Please work out how many lines in the material contain "Daily" and give only that figure.

--- START ---

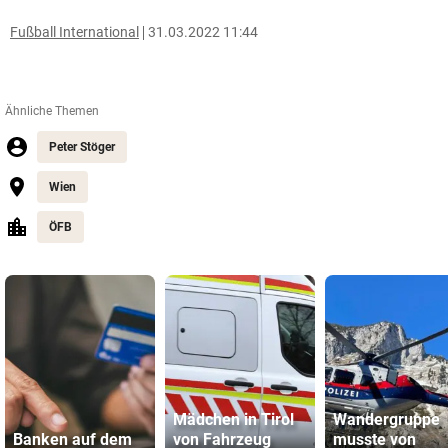
Fußball International
31.03.2022 11:44
Ähnliche Themen
Peter Stöger
Wien
ÖFB
Mädchen in Tirol
Wandergruppe
Banken auf dem
von Fahrzeug
musste von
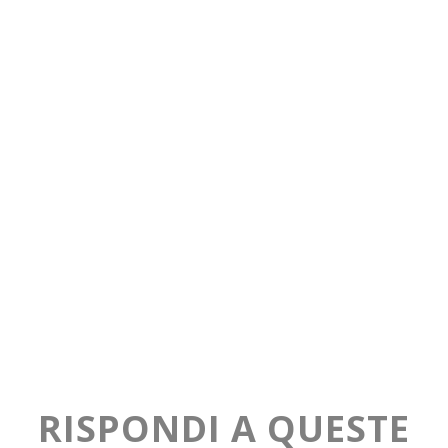
RISPONDI A QUESTE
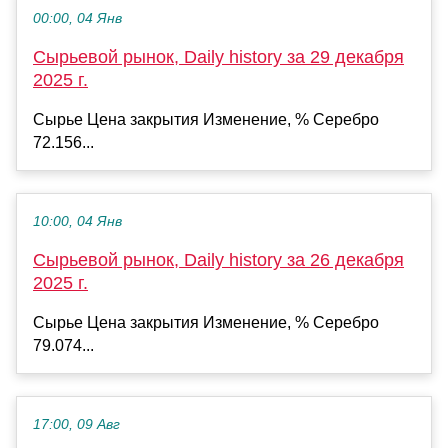
00:00, 04 Янв
Сырьевой рынок, Daily history за 29 декабря
2025 г.
Сырье Цена закрытия Изменение, % Серебро
72.156...
10:00, 04 Янв
Сырьевой рынок, Daily history за 26 декабря
2025 г.
Сырье Цена закрытия Изменение, % Серебро
79.074...
17:00, 09 Авг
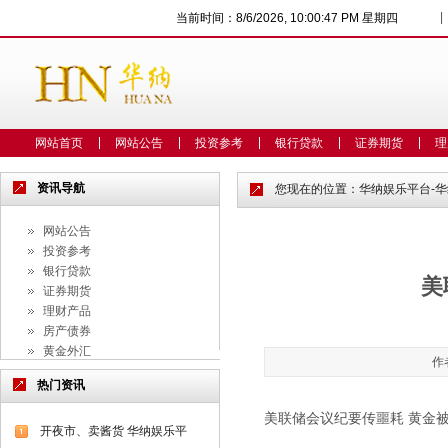
|
当前时间：
8/6/2026, 10:00:47 PM 星期四
网站首页
网站公告
投资参考
银行贷款
证券期货
理
资讯导航
您现在的位置：
华纳娱乐平台-
网站公告
投资参考
银行贷款
美
证券期货
理财产品
房产债券
黄金外汇
作
信托私募
热门资讯
保险基金
典当收藏
美联储会议纪要传噩耗 黄金
开夜市、卖酱货 华纳娱乐平
市场研究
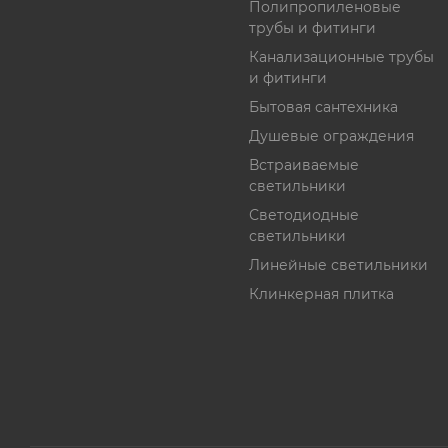
Полипропиленовые
трубы и фитинги
Канализационные трубы
и фитинги
Бытовая сантехника
Душевые ограждения
Встраиваемые
светильники
Светодиодные
светильники
Линейные светильники
Клинкерная плитка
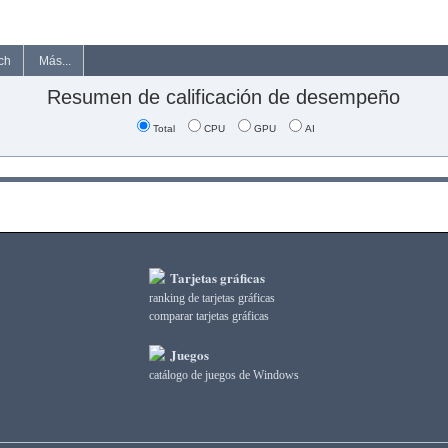
ch
Más...
Resumen de calificación de desempeño
Total
CPU
GPU
AI
Tarjetas gráficas
ranking de tarjetas gráficas
comparar tarjetas gráficas
Juegos
catálogo de juegos de Windows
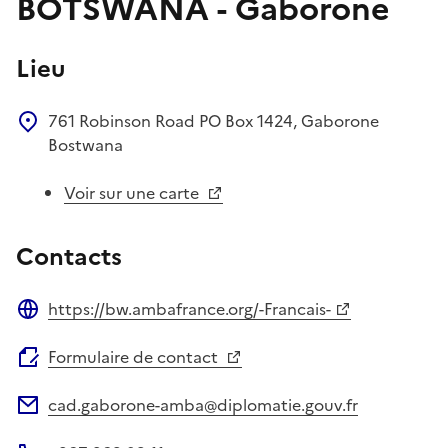
BOTSWANA - Gaborone
Lieu
761 Robinson Road
PO Box 1424, Gaborone
Bostwana
Voir sur une carte
Contacts
https://bw.ambafrance.org/-Francais-
Site web
Formulaire de contact
cad.gaborone-amba@diplomatie.gouv.fr
Adresse électronique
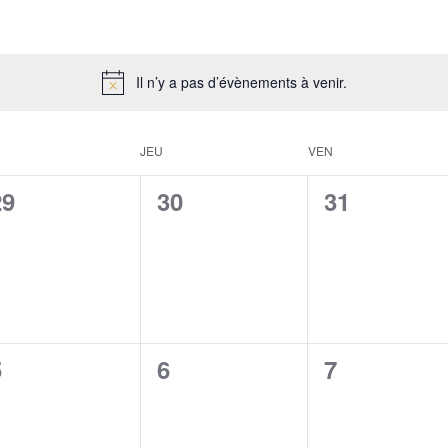
Il n’y a pas d’évènements à venir.
JEU
VEN
0
0
0
29
30
31
évènement,
évènement,
évènement
0
0
0
5
6
7
évènement,
évènement,
évènement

--- END ---

**Written answer:** 2